So I'm not really sure what to think of it at this point, but I'm hoping it will grow on my like good kid did. |
12.16.13
Nirvana. Hall and Oates. Cat Stevens. Kiss. Linda Ronstadt. Peter Gabriel.
The fact that you would never find these bands grouped together in any other context but the Rock and Roll Hall of Fame tells you exactly why this isn't a Rock and Roll Hall of Fame. Call it a Popular Music Hall of Fame if you have something like this at all, but rock and roll it's not. |
12.17.13
After the Baltimore Ravens' crazy win over Detroit yesterday, I figured I couldn't be in a better mood to give Sleigh Bells' Bitter Rivals another listen, since my initial impression was that a large percentage of it was intended to be played over stadium loudspeakers. So I gave it a shot, and it still doesn't resonate with me at all.

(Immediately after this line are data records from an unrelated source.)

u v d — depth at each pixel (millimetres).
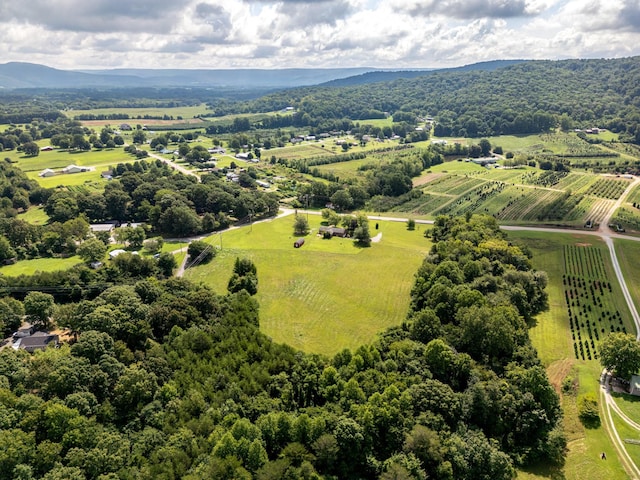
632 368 94750
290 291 143250
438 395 82562
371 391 85000
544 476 76750
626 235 190250
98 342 90188
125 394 82125
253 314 120875
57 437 70500
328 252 177250
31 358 89125
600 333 117312
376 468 72688
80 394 78312
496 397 85375
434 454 72312
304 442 75312
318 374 91625
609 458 78625
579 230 197500
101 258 167250
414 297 130625
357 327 122500
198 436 75688
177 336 103562
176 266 161875
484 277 126500
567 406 91250
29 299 114375
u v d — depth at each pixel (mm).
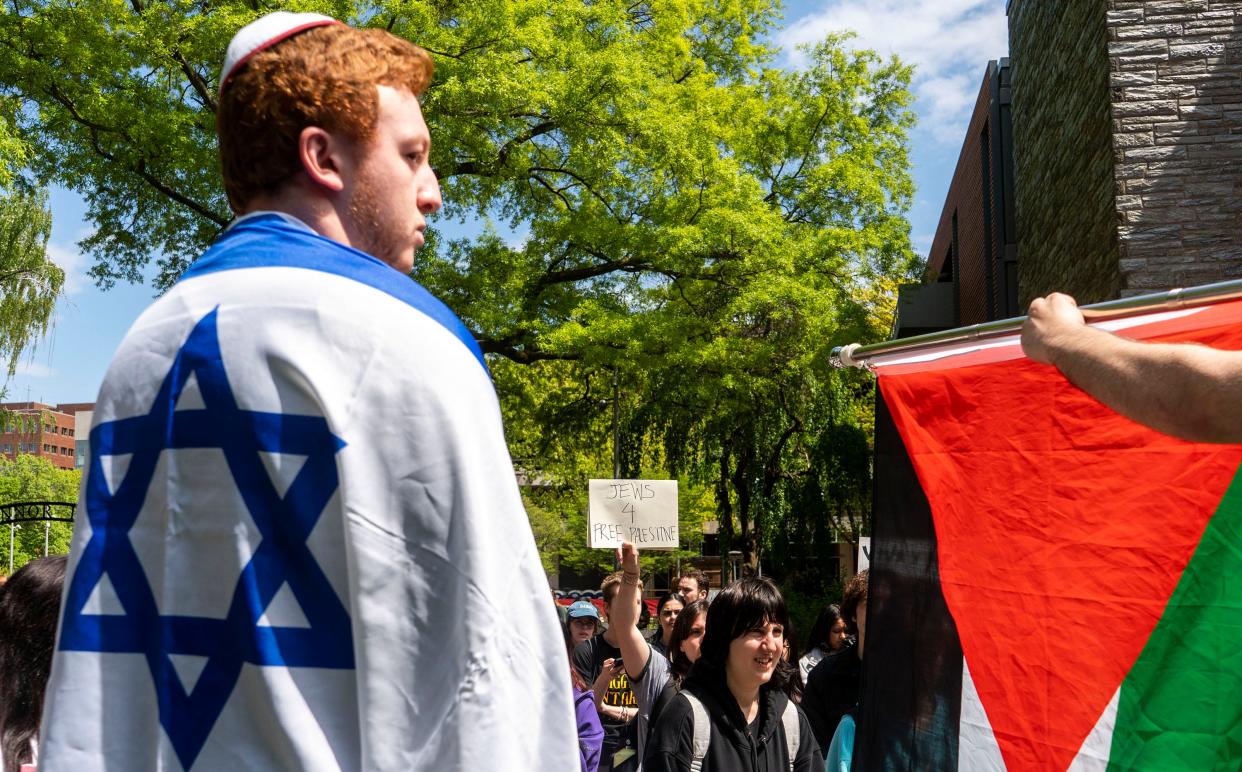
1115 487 1990
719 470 21438
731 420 19359
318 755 992
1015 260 17953
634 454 20422
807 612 18953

This band might turn out to be this decade's version of the Go! Team——the first album was brilliant because it brought together styles that hadn't been successfully mixed previously, the second was more of the same but still fresh enough to be good, and the third felt flat and empty because they just didn't know how to evolve their sound.

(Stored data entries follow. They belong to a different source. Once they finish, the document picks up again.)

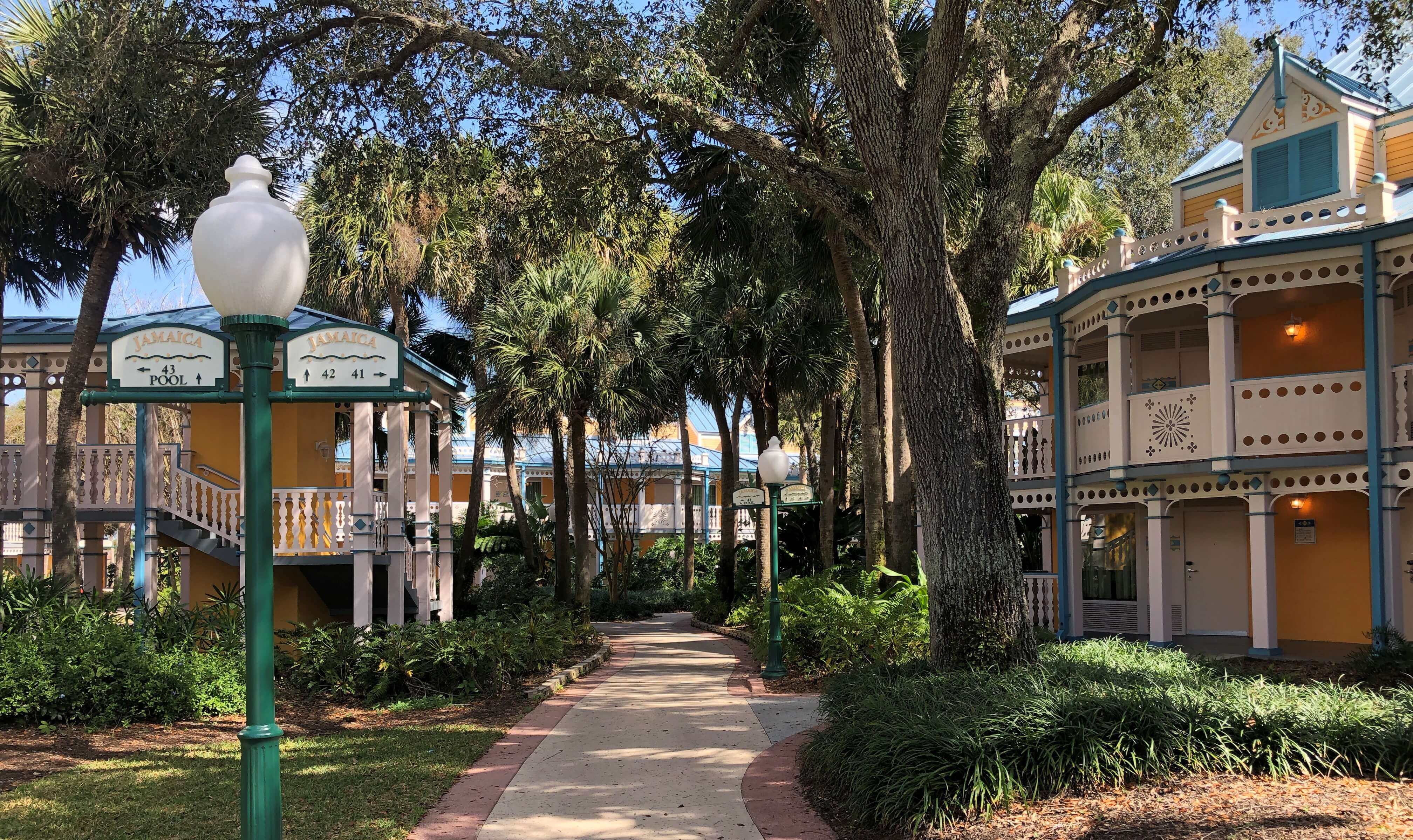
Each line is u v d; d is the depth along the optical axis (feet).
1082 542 57.82
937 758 20.10
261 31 37.22
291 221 13.75
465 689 39.29
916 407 27.45
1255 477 41.63
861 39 27.84
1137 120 41.19
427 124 39.06
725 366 75.51
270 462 13.44
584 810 22.24
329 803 22.67
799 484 45.19
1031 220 78.28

I had high hopes that Sleigh Bells would be able to grow their sound after hearing "Rill Rill" from their first record, but they haven't made another song like that since, and they seem to be ever narrower in their musical ambitions. I almost didn't buy this record at all after hearing the first couple of songs (I only picked it up because the digital copy was on sale on Amazon for $5), and they have now officially been put into the category of bands that I onced liked but who I'll have to hear great things from again before I'll buy anything else. |
12.18.13
Every year I intend to put together a playlist of Christmas songs by artists I like, but it never gets done. And I don't think it will this year, either——we're leaving town for a few days on Saturday, and when we get back it will practically be Christmas already, and I just don't think I'm going to have the time or the motivation to do this before then.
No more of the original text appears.